Matrix product states and variational methods applied to critical quantum field theory

TL;DR

This paper applies matrix product states and variational methods to study the critical behavior of (1+1)D $\,\phi^4$ quantum field theory, accurately estimating critical parameters and exponents.

Contribution

It introduces a variational conjugate gradient method based on TDVP for imaginary time to analyze critical quantum field systems with improved accuracy.

Findings

Critical parameter matches recent Monte Carlo results.

Critical exponents agree with the transverse Ising model.

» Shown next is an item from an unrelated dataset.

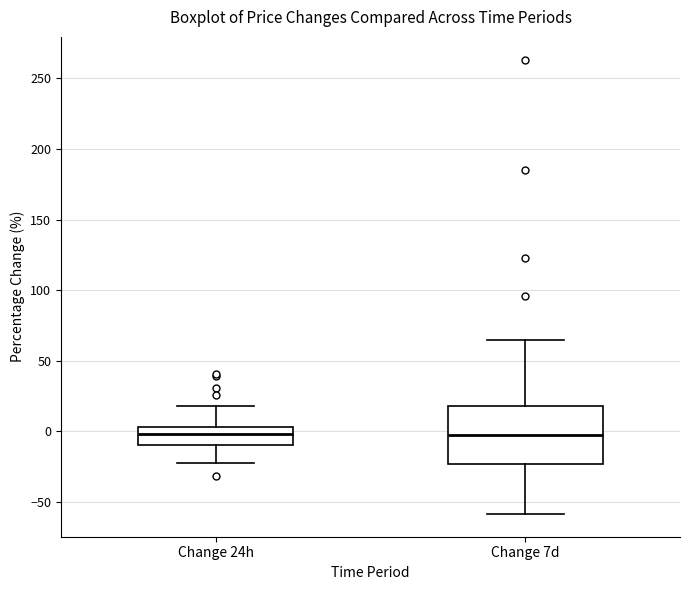

Where does the upper whisker of the box for Change 7d end on the y-axis? The values are not printed on the chart, so give them approximately, as read against the axis.

65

Mean field states can be used for non-critical quantum field theories.

Abstract

We study the second-order quantum phase-transition of massive real scalar field theory with a quartic interaction ($\phi^4$ theory) in (1+1) dimensions on an infinite spatial lattice using matrix product states (MPS). We introduce and apply a naive variational conjugate gradient method, based on the time-dependent variational principle (TDVP) for imaginary time, to obtain approximate ground states, using a related ansatz for excitations to calculate the particle and soliton masses and to obtain the spectral density. We also estimate the central charge using finite-entanglement scaling. Our value for the critical parameter agrees well with recent Monte Carlo results, improving on an earlier study which used the related DMRG method, verifying that these techniques are well-suited to studying critical field systems. We also obtain critical exponents that agree, as expected, with those of the transverse Ising model. Additionally, we treat the special case of uniform product states (mean field theory) separately, showing that they may be used to investigate non-critical quantum field theories under certain conditions.